Ma il generale non era l’unico cavallo su cui puntare contro Shoigu. Ben prima della rivolta, insieme al capo ceceno Kadyrov, Prigozhin caldeggiò un rimpasto ai vertici delle forze di difesa e di sicurezza. Gli uomini più indicati, secondo indiscrezioni del portale Meduza, avrebbero dovuto essere il governatore di Tula, Alexei Dyumin, ex vice di Shoigu e proprio da lui allontanato dal ministero, e Dmitry Mironov, ex viceministro degli Interni, poi governatore della regione di Yaroslav e oggi assistente presidenziale. Entrambi sono ex guardie del corpo di Putin, ma anche personaggi ambiziosi estranei ai vertici militari. Nessuno dei due ha mai pubblicamente appoggiato il capo di Wagner, anche se durante il fallito golpe in molti notarono l’assenza di Dyumin al Cremlino quando i governatori regionali si affrettarono a portare personalmente il proprio sostegno al presidente. Ad ogni modo, Prigozhin perse la partita e fu inizialmente costretto a trasferire i suoi uomini in Bielorussia. Ma non abbandonò la Russia.
Giallo al Cremlino
I suoi ultimi due mesi di vita sono infatti compresi tra due incontri al Cremlino. Pochi giorni dopo l’ammutinamento, il 29 giugno, il presidente russo incontrò Prigozhin e i comandanti militari di Wagner. In quell’occasione, il leader russo prospettò un cambio di leadership del gruppo, avversato dal suo ex fedelissimo. Quello che allora Prigozhin non vide, perché seduto di spalle ai suoi uomini, è che molti dei presenti annuirono. Il piano era togliergli il giocattolo, negoziando direttamente con i suoi comandanti sul campo. Non a caso, a fine luglio, mentre Prigozhin partecipava al Summit Russia-Africa a San Pietroburgo, secondo l’intelligence Usa sbarcava nel continente il generale Andrey Averyanov, capo dell’unità 29155 dei servizi militari Gru, accusata di aver avvelenato l’ex spia russa Sergej Skripal nel 2018 a Salisbury, nel Regno Unito. Proprio Averyanov sarebbe stato incaricato dai vertici militari di sostituire i mercenari di Wagner impegnati nel Sahel e in Repubblica Centrafricana con una milizia da 20mila uomini.

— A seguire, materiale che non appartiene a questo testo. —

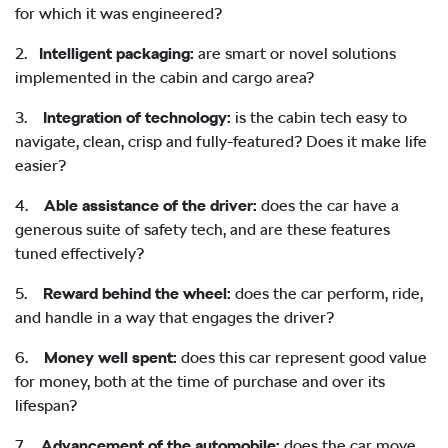
for which it was engineered?
2.
Intelligent packaging:
are smart or novel solutions
implemented in the cabin and cargo area?
3.
Integration of technology:
is the cabin tech easy to
navigate, clean, crisp and fully-featured? Does it make life
easier?
4.
Able assistance of the driver:
does the car have a
generous suite of safety tech, and are these features
tuned effectively?
5.
Reward behind the wheel:
does the car perform, ride,
and handle in a way that engages the driver?
6.
Money well spent:
does this car represent good value
for money, both at the time of purchase and over its
lifespan?
7.
Advancement of the automobile:
does the car move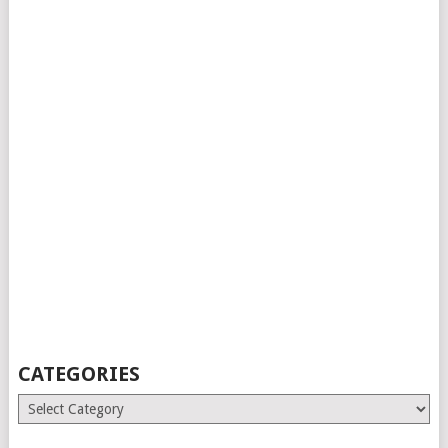
CATEGORIES
Categories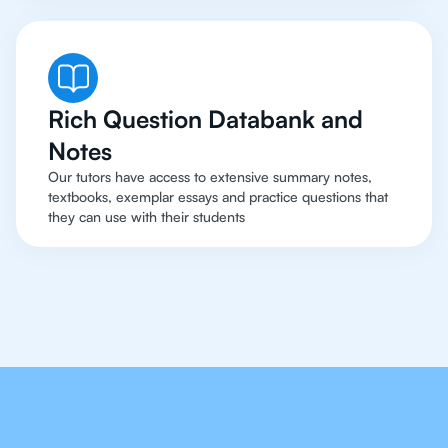
Rich Question Databank and
Notes
Our tutors have access to extensive summary notes,
textbooks, exemplar essays and practice questions that
they can use with their students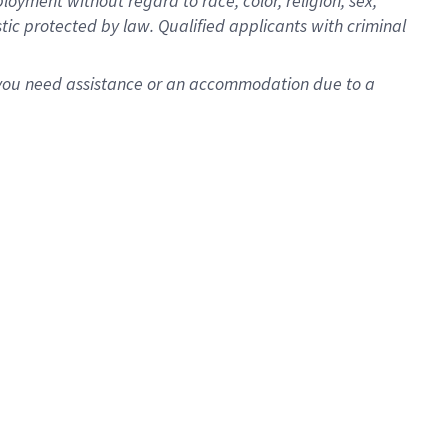
oyment without regard to race, color, religion, sex,
istic protected by law. Qualified applicants with criminal
f you need assistance or an accommodation due to a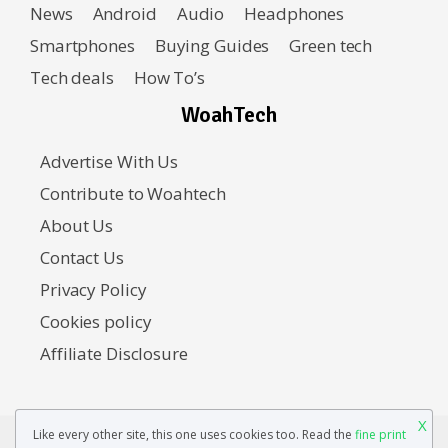
News
Android
Audio
Headphones
Smartphones
Buying Guides
Green tech
Tech deals
How To’s
WoahTech
Advertise With Us
Contribute to Woahtech
About Us
Contact Us
Privacy Policy
Cookies policy
Affiliate Disclosure
X
Like every other site, this one uses cookies too. Read the
fine print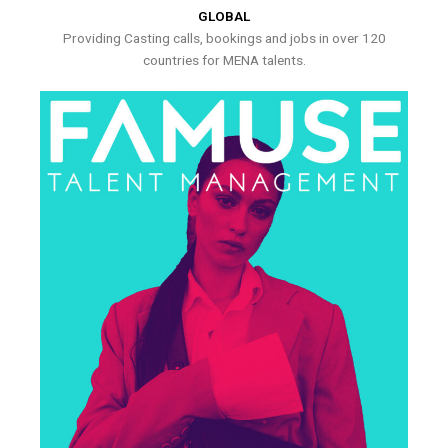
GLOBAL
Providing Casting calls, bookings and jobs in over 120
countries for MENA talents.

È per impedire tale piano che Prigozhin sarebbe tornato di corsa in Russia. L’intenzione era di incontrare Putin, una riunione che, secondo indiscrezioni del canale russo VchK-OGPU, sarebbe avvenuta nelle ore precedenti la sua morte, una possibilità smentita dal Cremlino. Secondo l’agenda ufficiale, tra il pomeriggio del 22 e la sera del 23 agosto, Putin avrebbe partecipato in video collegamento al vertice Brics di Johannesburg, incontrando poi a Mosca i governatori delle regioni occupate di Luhansk e Zaporizhzhia, prima di recarsi a Kursk per celebrare l’80esimo anniversario della vittoria sui nazisti. Insomma, secondo il Cremlino, non avrebbe avuto il tempo di incontrare Prigozhin. Ma l’indomani fu lo stesso Putin, incontrando il governatore della regione occupata di Donetsk Denis Pushilin, a confermare che il capo di Wagner era in Russia per motivi “istituzionali”. «Per quanto ne so, solo ieri è tornato dall’Africa e ha avuto incontri con diversi funzionari», rivelò.
«Era un uomo dal destino difficile e ha commesso alcuni errori gravi nella sua vita, ma ha anche ottenuto risultati per se stesso e anche per il bene comune quando gliel’ho chiesto, come è successo negli ultimi mesi». Così Putin ha chiuso la vicenda umana e politica di Prigozhin. Come uno strumento, ormai non più utile.